Assigned task –
Transcribe every record below word for word.

Records shown –
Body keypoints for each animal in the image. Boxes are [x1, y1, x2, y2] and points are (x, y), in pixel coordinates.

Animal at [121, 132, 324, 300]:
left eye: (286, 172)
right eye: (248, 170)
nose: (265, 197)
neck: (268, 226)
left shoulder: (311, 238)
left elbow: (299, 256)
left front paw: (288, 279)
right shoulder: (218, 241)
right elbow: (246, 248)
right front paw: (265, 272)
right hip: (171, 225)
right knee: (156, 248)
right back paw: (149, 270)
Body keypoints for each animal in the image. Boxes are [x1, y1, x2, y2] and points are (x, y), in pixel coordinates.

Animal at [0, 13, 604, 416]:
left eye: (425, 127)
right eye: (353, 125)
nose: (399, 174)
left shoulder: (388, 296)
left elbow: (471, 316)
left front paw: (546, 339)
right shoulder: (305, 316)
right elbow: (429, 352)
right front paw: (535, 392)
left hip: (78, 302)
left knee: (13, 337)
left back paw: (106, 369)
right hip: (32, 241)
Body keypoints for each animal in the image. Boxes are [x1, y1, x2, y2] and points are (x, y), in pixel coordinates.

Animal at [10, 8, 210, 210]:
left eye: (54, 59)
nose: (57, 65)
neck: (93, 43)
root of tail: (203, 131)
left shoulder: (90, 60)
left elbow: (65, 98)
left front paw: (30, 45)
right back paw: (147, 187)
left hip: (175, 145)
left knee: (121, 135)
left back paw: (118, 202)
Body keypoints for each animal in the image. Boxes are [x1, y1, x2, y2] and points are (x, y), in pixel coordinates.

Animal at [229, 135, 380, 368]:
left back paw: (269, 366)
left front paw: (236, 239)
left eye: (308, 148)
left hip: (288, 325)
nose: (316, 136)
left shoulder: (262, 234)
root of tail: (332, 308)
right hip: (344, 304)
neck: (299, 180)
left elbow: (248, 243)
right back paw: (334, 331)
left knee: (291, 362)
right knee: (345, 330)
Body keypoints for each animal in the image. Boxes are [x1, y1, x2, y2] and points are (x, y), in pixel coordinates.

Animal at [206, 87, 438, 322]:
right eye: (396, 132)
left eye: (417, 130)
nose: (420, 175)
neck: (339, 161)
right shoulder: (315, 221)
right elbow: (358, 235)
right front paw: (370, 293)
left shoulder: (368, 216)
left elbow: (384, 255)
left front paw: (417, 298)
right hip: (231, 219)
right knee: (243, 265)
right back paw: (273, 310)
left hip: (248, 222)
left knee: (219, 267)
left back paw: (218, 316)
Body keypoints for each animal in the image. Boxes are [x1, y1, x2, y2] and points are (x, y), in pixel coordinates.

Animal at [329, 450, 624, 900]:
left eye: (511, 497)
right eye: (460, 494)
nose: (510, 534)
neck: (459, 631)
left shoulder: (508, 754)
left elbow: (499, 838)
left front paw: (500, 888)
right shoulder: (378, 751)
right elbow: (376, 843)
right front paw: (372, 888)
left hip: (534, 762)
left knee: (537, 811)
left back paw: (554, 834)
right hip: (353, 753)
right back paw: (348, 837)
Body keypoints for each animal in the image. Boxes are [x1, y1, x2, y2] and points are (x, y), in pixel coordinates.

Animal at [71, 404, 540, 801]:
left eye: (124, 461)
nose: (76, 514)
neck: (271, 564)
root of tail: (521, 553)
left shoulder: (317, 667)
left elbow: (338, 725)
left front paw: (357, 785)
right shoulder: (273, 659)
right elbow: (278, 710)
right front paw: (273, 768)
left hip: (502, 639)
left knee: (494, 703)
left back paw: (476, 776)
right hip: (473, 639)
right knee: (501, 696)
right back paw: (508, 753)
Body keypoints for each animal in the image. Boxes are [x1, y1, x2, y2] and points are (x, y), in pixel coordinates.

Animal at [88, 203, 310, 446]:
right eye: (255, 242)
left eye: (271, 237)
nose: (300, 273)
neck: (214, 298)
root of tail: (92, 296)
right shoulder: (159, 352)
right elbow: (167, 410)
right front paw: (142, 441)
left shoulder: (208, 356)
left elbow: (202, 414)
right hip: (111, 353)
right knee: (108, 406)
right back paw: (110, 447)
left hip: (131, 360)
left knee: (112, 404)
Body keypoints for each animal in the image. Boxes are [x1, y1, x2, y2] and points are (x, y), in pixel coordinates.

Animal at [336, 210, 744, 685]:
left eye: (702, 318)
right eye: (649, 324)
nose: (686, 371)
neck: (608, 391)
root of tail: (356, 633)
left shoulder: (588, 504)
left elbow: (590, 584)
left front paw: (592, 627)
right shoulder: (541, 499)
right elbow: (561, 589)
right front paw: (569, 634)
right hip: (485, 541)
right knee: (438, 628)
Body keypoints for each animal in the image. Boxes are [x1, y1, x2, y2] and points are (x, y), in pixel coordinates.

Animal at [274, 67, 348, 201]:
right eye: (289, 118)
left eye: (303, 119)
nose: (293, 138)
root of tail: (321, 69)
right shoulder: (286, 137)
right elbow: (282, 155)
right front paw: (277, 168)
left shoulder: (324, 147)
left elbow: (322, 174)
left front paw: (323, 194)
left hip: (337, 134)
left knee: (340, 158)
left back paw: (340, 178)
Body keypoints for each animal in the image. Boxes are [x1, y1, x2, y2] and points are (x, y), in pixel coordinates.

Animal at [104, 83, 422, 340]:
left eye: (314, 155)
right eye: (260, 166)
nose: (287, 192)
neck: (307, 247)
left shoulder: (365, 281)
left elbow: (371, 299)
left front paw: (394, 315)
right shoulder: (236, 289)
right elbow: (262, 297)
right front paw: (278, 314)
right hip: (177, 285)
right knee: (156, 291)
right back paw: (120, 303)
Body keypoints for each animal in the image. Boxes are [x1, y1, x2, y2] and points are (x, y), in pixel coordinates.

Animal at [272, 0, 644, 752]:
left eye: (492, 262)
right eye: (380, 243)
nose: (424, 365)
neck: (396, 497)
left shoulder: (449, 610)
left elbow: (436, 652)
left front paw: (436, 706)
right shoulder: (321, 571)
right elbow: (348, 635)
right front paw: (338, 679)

Exercise output –
Body keypoints for each animal in the image. Boxes are [x1, y1, x2, y2] and points are (x, y), in pixel coordinates.

Animal at [121, 132, 324, 300]:
left eye: (286, 172)
right eye: (248, 170)
nose: (265, 197)
neck: (268, 226)
left shoulder: (311, 238)
left elbow: (299, 256)
left front paw: (288, 279)
right shoulder: (218, 241)
right elbow: (246, 248)
right front paw: (265, 272)
right hip: (171, 225)
right knee: (156, 248)
right back paw: (149, 270)
Body keypoints for each animal in the image. Boxes are [x1, y1, x2, y2] and points are (x, y), in pixel coordinates.

Animal at [0, 13, 604, 416]:
left eye: (425, 127)
right eye: (353, 125)
nose: (399, 174)
left shoulder: (388, 296)
left elbow: (471, 316)
left front paw: (546, 339)
right shoulder: (305, 316)
right elbow: (429, 352)
right front paw: (535, 392)
left hip: (78, 302)
left knee: (13, 337)
left back paw: (106, 369)
right hip: (32, 241)
Body keypoints for each animal in the image. Boxes are [x1, y1, x2, y2] and points are (x, y), in pixel coordinates.

Animal at [10, 8, 210, 210]:
left eye: (54, 59)
nose: (57, 65)
neck: (93, 43)
root of tail: (203, 131)
left shoulder: (90, 60)
left elbow: (65, 98)
left front paw: (30, 45)
right back paw: (147, 187)
left hip: (175, 145)
left knee: (121, 135)
left back paw: (118, 202)
Body keypoints for each animal in the image. Boxes are [x1, y1, x2, y2] and points are (x, y), in pixel coordinates.

Animal at [229, 135, 380, 368]:
left back paw: (269, 366)
left front paw: (236, 239)
left eye: (308, 148)
left hip: (288, 325)
nose: (316, 136)
left shoulder: (262, 234)
root of tail: (332, 308)
right hip: (344, 304)
neck: (299, 180)
left elbow: (248, 243)
right back paw: (334, 331)
left knee: (291, 362)
right knee: (345, 330)
Body keypoints for each animal in the image. Boxes are [x1, y1, x2, y2] and points are (x, y), in pixel coordinates.

Animal at [206, 87, 438, 322]:
right eye: (396, 132)
left eye: (417, 130)
nose: (420, 175)
neck: (339, 161)
right shoulder: (315, 221)
right elbow: (358, 235)
right front paw: (370, 293)
left shoulder: (368, 216)
left elbow: (384, 255)
left front paw: (417, 298)
right hip: (231, 219)
right knee: (243, 265)
right back paw: (273, 310)
left hip: (248, 222)
left knee: (219, 267)
left back paw: (218, 316)
Body keypoints for each animal in the image. Boxes are [x1, y1, x2, y2] and points are (x, y), in pixel coordinates.

Animal at [329, 450, 624, 900]:
left eye: (511, 497)
right eye: (460, 494)
nose: (510, 534)
neck: (459, 631)
left shoulder: (508, 754)
left elbow: (499, 838)
left front paw: (500, 888)
right shoulder: (378, 751)
right elbow: (376, 843)
right front paw: (372, 888)
left hip: (534, 762)
left knee: (537, 811)
left back paw: (554, 834)
right hip: (353, 753)
right back paw: (348, 837)
Body keypoints for each animal in the image. Boxes are [x1, y1, x2, y2] and points are (x, y), in pixel coordinates.

Animal at [71, 404, 540, 801]:
left eye: (124, 461)
nose: (76, 514)
neck: (271, 564)
root of tail: (521, 553)
left shoulder: (317, 667)
left elbow: (338, 725)
left front paw: (357, 785)
right shoulder: (273, 659)
right elbow: (278, 710)
right front paw: (273, 768)
left hip: (502, 639)
left knee: (494, 703)
left back paw: (476, 776)
right hip: (473, 639)
right knee: (501, 696)
right back paw: (508, 753)
Body keypoints for each animal in the image. Boxes are [x1, y1, x2, y2] and points are (x, y), in pixel coordinates.

Animal at [88, 203, 310, 446]:
right eye: (255, 242)
left eye: (271, 237)
nose: (300, 273)
neck: (214, 298)
root of tail: (92, 296)
right shoulder: (159, 352)
right elbow: (167, 410)
right front paw: (142, 441)
left shoulder: (208, 356)
left elbow: (202, 414)
right hip: (111, 353)
right knee: (108, 406)
right back paw: (110, 447)
left hip: (131, 360)
left knee: (112, 404)
Body keypoints for each animal in the image. Boxes are [x1, y1, x2, y2] and points are (x, y), in pixel coordinates.

Animal at [336, 210, 744, 685]:
left eye: (702, 318)
right eye: (649, 324)
nose: (686, 371)
neck: (608, 391)
root of tail: (356, 633)
left shoulder: (588, 504)
left elbow: (590, 584)
left front paw: (592, 627)
right shoulder: (541, 499)
right elbow: (561, 589)
right front paw: (569, 634)
right hip: (485, 541)
right knee: (438, 628)
Body keypoints for each animal in the image. Boxes are [x1, y1, x2, y2] and points are (x, y), in pixel coordinates.

Animal at [274, 67, 348, 201]:
right eye: (289, 118)
left eye: (303, 119)
nose: (293, 138)
root of tail: (321, 69)
right shoulder: (286, 137)
right elbow: (282, 155)
right front paw: (277, 168)
left shoulder: (324, 147)
left elbow: (322, 174)
left front paw: (323, 194)
left hip: (337, 134)
left knee: (340, 158)
left back paw: (340, 178)
Body keypoints for each animal in the image. Boxes are [x1, y1, x2, y2] and points are (x, y), in pixel coordinates.

Animal at [104, 83, 422, 340]:
left eye: (314, 155)
right eye: (260, 166)
nose: (287, 192)
neck: (307, 247)
left shoulder: (365, 281)
left elbow: (371, 299)
left front paw: (394, 315)
right shoulder: (236, 289)
right elbow: (262, 297)
right front paw: (278, 314)
right hip: (177, 285)
right knee: (156, 291)
right back paw: (120, 303)
Body keypoints for each animal in the image. Boxes are [x1, y1, x2, y2] and points are (x, y), in pixel coordinates.

Animal at [272, 0, 644, 752]:
left eye: (492, 262)
right eye: (380, 243)
nose: (424, 365)
neck: (396, 497)
left shoulder: (449, 610)
left elbow: (436, 652)
left front paw: (436, 706)
right shoulder: (321, 571)
right elbow: (348, 635)
right front paw: (338, 679)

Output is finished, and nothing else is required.